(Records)

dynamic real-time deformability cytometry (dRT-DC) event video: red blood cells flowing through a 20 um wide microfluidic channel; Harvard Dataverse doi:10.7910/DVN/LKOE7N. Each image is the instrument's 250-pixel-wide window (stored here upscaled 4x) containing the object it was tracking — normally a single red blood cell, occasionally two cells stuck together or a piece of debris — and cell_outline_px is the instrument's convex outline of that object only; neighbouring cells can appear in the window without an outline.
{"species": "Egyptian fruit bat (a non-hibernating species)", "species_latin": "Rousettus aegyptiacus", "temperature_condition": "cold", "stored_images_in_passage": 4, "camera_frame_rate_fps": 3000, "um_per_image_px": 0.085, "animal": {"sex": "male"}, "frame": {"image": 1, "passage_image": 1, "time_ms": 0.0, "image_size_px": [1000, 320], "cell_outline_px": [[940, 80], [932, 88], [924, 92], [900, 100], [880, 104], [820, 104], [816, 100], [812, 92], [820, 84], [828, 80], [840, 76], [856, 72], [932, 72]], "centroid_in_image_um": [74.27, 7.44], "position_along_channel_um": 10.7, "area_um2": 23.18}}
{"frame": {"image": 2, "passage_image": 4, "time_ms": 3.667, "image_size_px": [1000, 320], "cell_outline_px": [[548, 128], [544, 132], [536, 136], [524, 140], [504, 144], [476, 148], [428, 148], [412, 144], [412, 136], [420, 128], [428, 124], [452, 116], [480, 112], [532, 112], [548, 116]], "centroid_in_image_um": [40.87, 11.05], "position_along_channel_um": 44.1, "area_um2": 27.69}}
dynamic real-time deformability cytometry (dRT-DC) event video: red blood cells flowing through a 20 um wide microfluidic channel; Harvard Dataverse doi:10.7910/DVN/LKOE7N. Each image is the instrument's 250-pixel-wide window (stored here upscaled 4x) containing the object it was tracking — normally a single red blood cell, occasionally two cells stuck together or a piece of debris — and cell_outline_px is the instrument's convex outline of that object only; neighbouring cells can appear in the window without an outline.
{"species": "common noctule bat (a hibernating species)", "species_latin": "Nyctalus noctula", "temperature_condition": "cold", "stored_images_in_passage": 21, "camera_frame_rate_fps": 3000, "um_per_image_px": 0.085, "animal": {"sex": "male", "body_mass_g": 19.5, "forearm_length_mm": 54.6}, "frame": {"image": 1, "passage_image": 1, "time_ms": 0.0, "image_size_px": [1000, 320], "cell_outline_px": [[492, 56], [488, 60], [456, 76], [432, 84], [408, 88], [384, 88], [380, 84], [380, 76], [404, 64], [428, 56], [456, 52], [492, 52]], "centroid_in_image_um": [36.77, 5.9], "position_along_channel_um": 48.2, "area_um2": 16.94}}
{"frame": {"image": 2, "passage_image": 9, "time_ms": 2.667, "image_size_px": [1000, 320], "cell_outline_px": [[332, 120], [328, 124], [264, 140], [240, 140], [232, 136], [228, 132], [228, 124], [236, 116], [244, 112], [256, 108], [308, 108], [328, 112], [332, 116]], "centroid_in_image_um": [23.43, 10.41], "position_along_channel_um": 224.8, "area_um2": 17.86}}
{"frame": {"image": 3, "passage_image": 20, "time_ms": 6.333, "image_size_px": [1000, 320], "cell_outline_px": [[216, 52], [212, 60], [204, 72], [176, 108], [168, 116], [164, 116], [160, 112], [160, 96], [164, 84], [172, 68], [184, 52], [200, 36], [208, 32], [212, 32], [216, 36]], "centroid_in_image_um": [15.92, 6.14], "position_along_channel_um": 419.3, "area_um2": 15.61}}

▶ _WHAT IS REQUIRED_: Take the material above and return all of it exactly.

▶ _THE OUTPUT_:
dynamic real-time deformability cytometry (dRT-DC) event video: red blood cells flowing through a 20 um wide microfluidic channel; Harvard Dataverse doi:10.7910/DVN/LKOE7N. Each image is the instrument's 250-pixel-wide window (stored here upscaled 4x) containing the object it was tracking — normally a single red blood cell, occasionally two cells stuck together or a piece of debris — and cell_outline_px is the instrument's convex outline of that object only; neighbouring cells can appear in the window without an outline.
{"species": "Egyptian fruit bat (a non-hibernating species)", "species_latin": "Rousettus aegyptiacus", "temperature_condition": "cold", "stored_images_in_passage": 4, "camera_frame_rate_fps": 3000, "um_per_image_px": 0.085, "animal": {"sex": "male"}, "frame": {"image": 1, "passage_image": 1, "time_ms": 0.0, "image_size_px": [1000, 320], "cell_outline_px": [[940, 80], [932, 88], [924, 92], [900, 100], [880, 104], [820, 104], [816, 100], [812, 92], [820, 84], [828, 80], [840, 76], [856, 72], [932, 72]], "centroid_in_image_um": [74.27, 7.44], "position_along_channel_um": 10.7, "area_um2": 23.18}}
{"frame": {"image": 2, "passage_image": 4, "time_ms": 3.667, "image_size_px": [1000, 320], "cell_outline_px": [[548, 128], [544, 132], [536, 136], [524, 140], [504, 144], [476, 148], [428, 148], [412, 144], [412, 136], [420, 128], [428, 124], [452, 116], [480, 112], [532, 112], [548, 116]], "centroid_in_image_um": [40.87, 11.05], "position_along_channel_um": 44.1, "area_um2": 27.69}}
dynamic real-time deformability cytometry (dRT-DC) event video: red blood cells flowing through a 20 um wide microfluidic channel; Harvard Dataverse doi:10.7910/DVN/LKOE7N. Each image is the instrument's 250-pixel-wide window (stored here upscaled 4x) containing the object it was tracking — normally a single red blood cell, occasionally two cells stuck together or a piece of debris — and cell_outline_px is the instrument's convex outline of that object only; neighbouring cells can appear in the window without an outline.
{"species": "common noctule bat (a hibernating species)", "species_latin": "Nyctalus noctula", "temperature_condition": "cold", "stored_images_in_passage": 21, "camera_frame_rate_fps": 3000, "um_per_image_px": 0.085, "animal": {"sex": "male", "body_mass_g": 19.5, "forearm_length_mm": 54.6}, "frame": {"image": 1, "passage_image": 1, "time_ms": 0.0, "image_size_px": [1000, 320], "cell_outline_px": [[492, 56], [488, 60], [456, 76], [432, 84], [408, 88], [384, 88], [380, 84], [380, 76], [404, 64], [428, 56], [456, 52], [492, 52]], "centroid_in_image_um": [36.77, 5.9], "position_along_channel_um": 48.2, "area_um2": 16.94}}
{"frame": {"image": 2, "passage_image": 9, "time_ms": 2.667, "image_size_px": [1000, 320], "cell_outline_px": [[332, 120], [328, 124], [264, 140], [240, 140], [232, 136], [228, 132], [228, 124], [236, 116], [244, 112], [256, 108], [308, 108], [328, 112], [332, 116]], "centroid_in_image_um": [23.43, 10.41], "position_along_channel_um": 224.8, "area_um2": 17.86}}
{"frame": {"image": 3, "passage_image": 20, "time_ms": 6.333, "image_size_px": [1000, 320], "cell_outline_px": [[216, 52], [212, 60], [204, 72], [176, 108], [168, 116], [164, 116], [160, 112], [160, 96], [164, 84], [172, 68], [184, 52], [200, 36], [208, 32], [212, 32], [216, 36]], "centroid_in_image_um": [15.92, 6.14], "position_along_channel_um": 419.3, "area_um2": 15.61}}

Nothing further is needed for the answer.